Originally posted by Commander Arashi: **We haven't found a system clock anywhere yet. The two suggestions for creating a clock are sending an NPC on an errand, and playing an animation.
**
Here's an idea, although I'm not sure it will work. You have two events, one which is the event you want to call at regular intervals, the other with a "wait" action in it. After the "wait" action runs out, there would be a "call event" action that calls the second event. The second event does whatever you want it to, then issues a "call event" command calling the first event, the one with the "wait" action in it. This way they would ping-pong back and forth. I haven't tried it, so I don't know if it would work or if it would slow down the game too much to have these events constantly running in the background.
Of course, you would call these events when initializing your location. They could be used to increment a global variable, so the timer would continue running after you switched locations.
------------------ -- Mark
Not a bad thought - but it brings me to yet another frustrating problem - layering Conditionals seems to be a tricky business. Because Call Event pauses your current Event long enough to execute the Event you called the kind of ping pong you describe seems dangerous in the "Star Trek logic loop" kind of way. I tried to do a set of ten stacked Conditionals to get around the fact that every decision tree in the game seems to have only two outcomes but it didn't work right once it hit the second layered statement. Ugh!
Commander Arashi noted in his reply to you that a 'system clock' has not yet been found... quit looking for it (in this release).
From the earliest 'beta days' I (and others) have been requesting the implementation of such a timing mechanism and it has not yet happened.
In my opinion this is a major weakness in Coldstone. Not having a way to have 'time pass' at some rate in any Coldstone game blocks/prevents much creativity in design and implementation.
As it now stands there is no such animal as a 'time based and triggered event'... all events must be triggered by player action. There can be no day/night changes governed by a clock, no events that occur at regular intervals independent of player action and no 'onetime' events triggered by the month/day/hour in the games universe. An example of this follows:
If after a fixed time (say 2 months on the game clock) the player has not yet accomplished certain tasks or defeated certain foes or rescued someone or something then other events are modified and/or game locations are modified. Without a game clock and time based events this action is impossible.
We are left only with the 'accomplishment' of goals as a method of modifying the game and not the 'lack of success' as a game modifier.
One-half of the creativity in a game is not present.
------------------ ...it wasn't me...
Originally posted by Alex Gray: **Not a bad thought - but it brings me to yet another frustrating problem - layering Conditionals seems to be a tricky business.
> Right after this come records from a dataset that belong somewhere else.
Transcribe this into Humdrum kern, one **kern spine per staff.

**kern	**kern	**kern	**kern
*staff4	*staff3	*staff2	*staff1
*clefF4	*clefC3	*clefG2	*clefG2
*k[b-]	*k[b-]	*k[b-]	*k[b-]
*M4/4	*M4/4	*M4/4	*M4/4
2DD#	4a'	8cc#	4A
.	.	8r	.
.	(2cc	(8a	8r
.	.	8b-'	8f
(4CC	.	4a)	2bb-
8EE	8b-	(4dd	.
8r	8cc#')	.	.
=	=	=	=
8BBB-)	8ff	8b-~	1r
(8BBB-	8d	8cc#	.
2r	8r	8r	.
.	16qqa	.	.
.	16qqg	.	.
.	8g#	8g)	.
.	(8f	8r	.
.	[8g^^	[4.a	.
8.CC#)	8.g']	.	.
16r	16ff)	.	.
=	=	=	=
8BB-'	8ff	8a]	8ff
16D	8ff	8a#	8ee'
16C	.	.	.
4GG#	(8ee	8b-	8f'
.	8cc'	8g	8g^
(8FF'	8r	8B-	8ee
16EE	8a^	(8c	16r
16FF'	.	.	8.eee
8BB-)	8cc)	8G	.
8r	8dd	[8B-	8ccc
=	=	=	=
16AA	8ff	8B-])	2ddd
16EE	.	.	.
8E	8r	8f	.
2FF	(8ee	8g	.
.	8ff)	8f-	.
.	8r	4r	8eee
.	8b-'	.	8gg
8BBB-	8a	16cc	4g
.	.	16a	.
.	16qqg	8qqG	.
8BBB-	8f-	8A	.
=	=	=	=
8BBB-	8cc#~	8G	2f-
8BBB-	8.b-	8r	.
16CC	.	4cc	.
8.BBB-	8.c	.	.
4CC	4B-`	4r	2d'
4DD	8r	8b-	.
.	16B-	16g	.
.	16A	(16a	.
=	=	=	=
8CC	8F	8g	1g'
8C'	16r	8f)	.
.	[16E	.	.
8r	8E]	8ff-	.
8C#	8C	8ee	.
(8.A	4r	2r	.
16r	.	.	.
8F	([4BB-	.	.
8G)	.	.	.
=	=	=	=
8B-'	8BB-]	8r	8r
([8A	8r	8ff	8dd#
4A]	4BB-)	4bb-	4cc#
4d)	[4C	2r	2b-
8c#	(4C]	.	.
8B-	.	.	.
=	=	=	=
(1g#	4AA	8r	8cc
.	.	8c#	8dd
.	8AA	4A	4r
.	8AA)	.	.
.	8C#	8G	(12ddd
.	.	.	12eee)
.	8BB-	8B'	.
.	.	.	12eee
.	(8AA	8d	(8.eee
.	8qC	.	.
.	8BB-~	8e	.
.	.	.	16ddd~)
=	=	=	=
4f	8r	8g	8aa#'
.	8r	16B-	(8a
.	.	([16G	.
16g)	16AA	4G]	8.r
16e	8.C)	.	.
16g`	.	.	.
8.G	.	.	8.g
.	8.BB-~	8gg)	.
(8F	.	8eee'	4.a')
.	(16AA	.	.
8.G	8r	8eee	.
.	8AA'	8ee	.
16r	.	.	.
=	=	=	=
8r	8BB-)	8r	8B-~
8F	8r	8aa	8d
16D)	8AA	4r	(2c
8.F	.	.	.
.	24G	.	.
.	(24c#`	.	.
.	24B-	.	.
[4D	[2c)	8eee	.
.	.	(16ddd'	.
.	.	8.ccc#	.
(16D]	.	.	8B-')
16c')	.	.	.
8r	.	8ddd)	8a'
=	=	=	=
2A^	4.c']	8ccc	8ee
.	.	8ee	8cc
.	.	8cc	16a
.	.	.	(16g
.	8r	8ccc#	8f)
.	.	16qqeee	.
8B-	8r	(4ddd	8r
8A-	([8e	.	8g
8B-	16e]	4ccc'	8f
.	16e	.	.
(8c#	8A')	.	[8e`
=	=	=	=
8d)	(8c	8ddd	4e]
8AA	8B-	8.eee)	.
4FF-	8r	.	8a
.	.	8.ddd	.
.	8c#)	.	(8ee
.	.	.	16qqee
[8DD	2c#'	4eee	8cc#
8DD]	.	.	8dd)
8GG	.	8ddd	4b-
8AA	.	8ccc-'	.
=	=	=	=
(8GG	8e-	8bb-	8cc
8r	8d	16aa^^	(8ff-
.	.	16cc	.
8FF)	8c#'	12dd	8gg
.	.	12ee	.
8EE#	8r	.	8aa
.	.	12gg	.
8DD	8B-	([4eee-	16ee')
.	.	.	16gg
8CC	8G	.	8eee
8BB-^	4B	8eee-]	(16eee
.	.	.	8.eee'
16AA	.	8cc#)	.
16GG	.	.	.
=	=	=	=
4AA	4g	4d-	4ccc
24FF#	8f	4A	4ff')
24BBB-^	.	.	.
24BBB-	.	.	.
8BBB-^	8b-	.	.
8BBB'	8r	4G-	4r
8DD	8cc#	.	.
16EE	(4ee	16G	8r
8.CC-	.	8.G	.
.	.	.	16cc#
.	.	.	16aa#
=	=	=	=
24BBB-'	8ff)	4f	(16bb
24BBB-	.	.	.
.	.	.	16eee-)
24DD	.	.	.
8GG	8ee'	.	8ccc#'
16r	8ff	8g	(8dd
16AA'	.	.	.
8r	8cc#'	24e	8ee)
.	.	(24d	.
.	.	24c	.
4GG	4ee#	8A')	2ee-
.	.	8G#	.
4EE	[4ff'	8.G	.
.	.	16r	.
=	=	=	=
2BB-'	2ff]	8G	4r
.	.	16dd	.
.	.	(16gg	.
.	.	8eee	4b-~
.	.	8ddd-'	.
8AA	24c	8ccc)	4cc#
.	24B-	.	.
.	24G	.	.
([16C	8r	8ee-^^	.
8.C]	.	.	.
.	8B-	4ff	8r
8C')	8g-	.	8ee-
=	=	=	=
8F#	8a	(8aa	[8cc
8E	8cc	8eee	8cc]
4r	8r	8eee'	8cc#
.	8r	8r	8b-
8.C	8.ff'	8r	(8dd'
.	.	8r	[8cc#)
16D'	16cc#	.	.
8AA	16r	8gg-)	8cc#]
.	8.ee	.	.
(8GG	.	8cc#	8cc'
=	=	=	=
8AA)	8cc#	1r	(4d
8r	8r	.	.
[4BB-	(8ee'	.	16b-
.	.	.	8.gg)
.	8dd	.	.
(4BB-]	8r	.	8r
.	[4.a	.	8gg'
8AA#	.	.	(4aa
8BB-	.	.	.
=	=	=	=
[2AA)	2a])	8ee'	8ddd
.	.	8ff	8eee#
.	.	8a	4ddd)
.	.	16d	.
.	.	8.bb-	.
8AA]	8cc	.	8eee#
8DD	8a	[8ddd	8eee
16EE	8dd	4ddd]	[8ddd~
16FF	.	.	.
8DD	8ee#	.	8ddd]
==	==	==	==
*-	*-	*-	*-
Because Call Event pauses your current Event long enough to execute the Event you called the kind of ping pong you describe seems dangerous in the "Star Trek logic loop" kind of way. I tried to do a set of ten stacked Conditionals to get around the fact that every decision tree in the game seems to have only two outcomes but it didn't work right once it hit the second layered statement. Ugh!
I don't want to be mean, but it seems more and more that Coldstone has about the flexbility and expandibility of EVO. Anything past the trite requires more and more drudge work (and doesn't quite work properly). I think it can still be lots of fun, but me, I'm going to continue with my EVO stuff for now.